Тихо в маленькой кельице. Тихо в монастыре… И тихо, не шелохнётся веточка, не треснет сучок на морозе в вековом, дремучем бору за монастырской стеной. Всё вымерзло вокруг, всё застыло в оцепенении, скованное стужей и сном. Глубокая ночь на дворе, и до рассвета ещё далеко.

Нет, не дотянула до утра лампадка! Задрожал, зашипел в последний раз огонёк у неё на дне и погас. Теперь что смотреть во тьму, что не смотреть- всё одно. Истинно, истинно, как в гробу… Господи, так когда же? Когда же наконец блеснёт в этой тьме Твой свет? Пора… Пора, Господи… Стынет, вязнет кровь в жилах его, и уже холодеют его члены, и не слышит он больше сам сердца у себя в груди… Нет у него больше сил цепляться за жизнь! Неужто не выпил он ещё до дна чашу свою?… Утомился я, Господи. Слишком много было всего…

И опять мутится, плывёт, уплывает куда-то сознание его, и тёмное знакомое забытье вновь подбирается к нему, и медленно, тяжело окутывает его сон — мутный, колеблющийся, похожий на смерть… А может, это и есть смерть? Значит, так и не удалось ему дожить до светлого Христова Рождества, так и не удалось в последний раз услышать дивный звон монастырских колоколов, возвещающий о рождении Того, кому суждено было спасти мир?… А, не жалко! Не жалко даже и этого. Не жалко теперь уже больше ничего… Слава Господу нашему Исусу Христу! Слава сыну Божьему, вознёсшемуся на Небеса!.. Так вот оно, значит, как… Так, значит, это и есть она — смерть?!

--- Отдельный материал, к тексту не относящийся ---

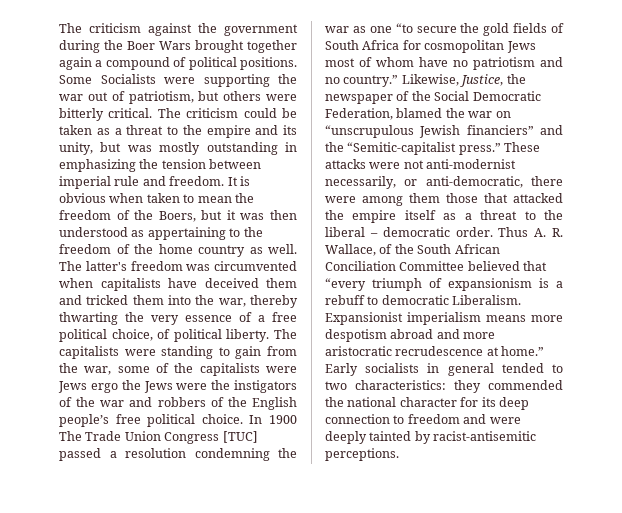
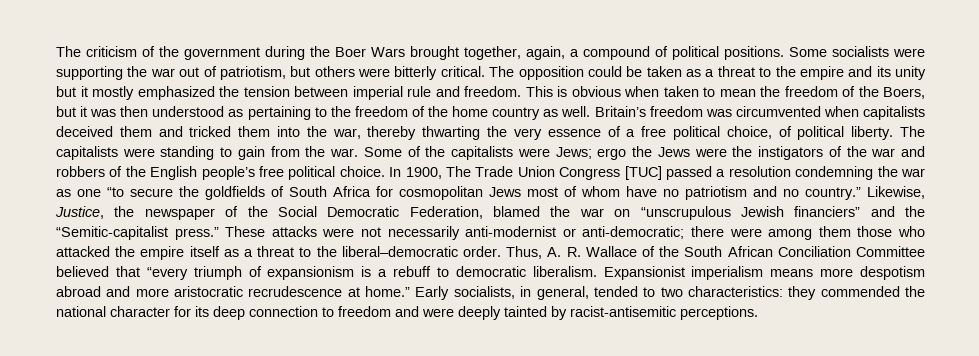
[59,23,192,36] The criticism against -> [56,46,155,57] The criticism of
[247,40,297,53] [59,57,92,70] together again -> [464,46,565,60] together, again,
[100,74,156,84] Socialists -> [832,46,889,57] socialists
[186,108,239,118] criticism -> [518,66,584,80] opposition
[59,142,297,155] [59,159,136,172] unity, but was mostly outstanding in emphasizing -> [895,66,926,80] [56,86,215,100] unity but it mostly emphasized
[227,177,238,186] It -> [525,86,553,97] This
[147,227,226,240] appertaining -> [247,106,311,120] pertaining
[59,261,127,271] The latter's -> [594,106,646,117] Britain’s
[168,278,197,288] have -> (925, 113) none
[84,366,150,375] war, some -> [330,147,402,157] war. Some
[58,381,87,393] Jews -> [555,147,592,159] Jews;
[269,415,297,424] 1900 -> [405,167,442,179] 1900,
[483,23,548,36] gold fields -> [205,186,265,200] goldfields
[426,159,517,169] [325,176,523,189] anti-modernist necessarily, or anti-democratic, -> [387,226,685,240] necessarily anti-modernist or anti-democratic;
[484,193,508,203] that -> [898,226,926,237] who
[325,227,529,237] liberal – democratic order. Thus -> [341,246,543,259] liberal–democratic order. Thus,
[325,244,376,256] Wallace, -> [585,246,637,257] Wallace
[452,295,522,305] Liberalism. -> [532,266,597,277] liberalism.
[365,363,494,376] socialists in general -> [453,286,589,300] socialists, in general,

Уйдёт ночь. Вернётся, отстояв заутреню, в кельи свои соловецкая братия, и мальчик-послушник принесёт ему горячего сбитню и ломоть хлеба и осторожно, жалея его, тронет его за укрытое ветхим тулупом плечо. Ибо давно уже старец сей древний не встаёт со своего одра, и не переступает порога кельи, и не посещает никаких монастырских служб… А тронув — вскрикнет, испугается, всплеснёт руками: как ни видим был всем близкий конец старца, как ни ждали скорого ухода его в жизнь вечную, а всё-таки смерть есть смерть, и никогда не привыкнет человек к ней. Омоют его, уложат в сосновый гроб, отпоют, похоронят — и не останется больше от него на земле и следа.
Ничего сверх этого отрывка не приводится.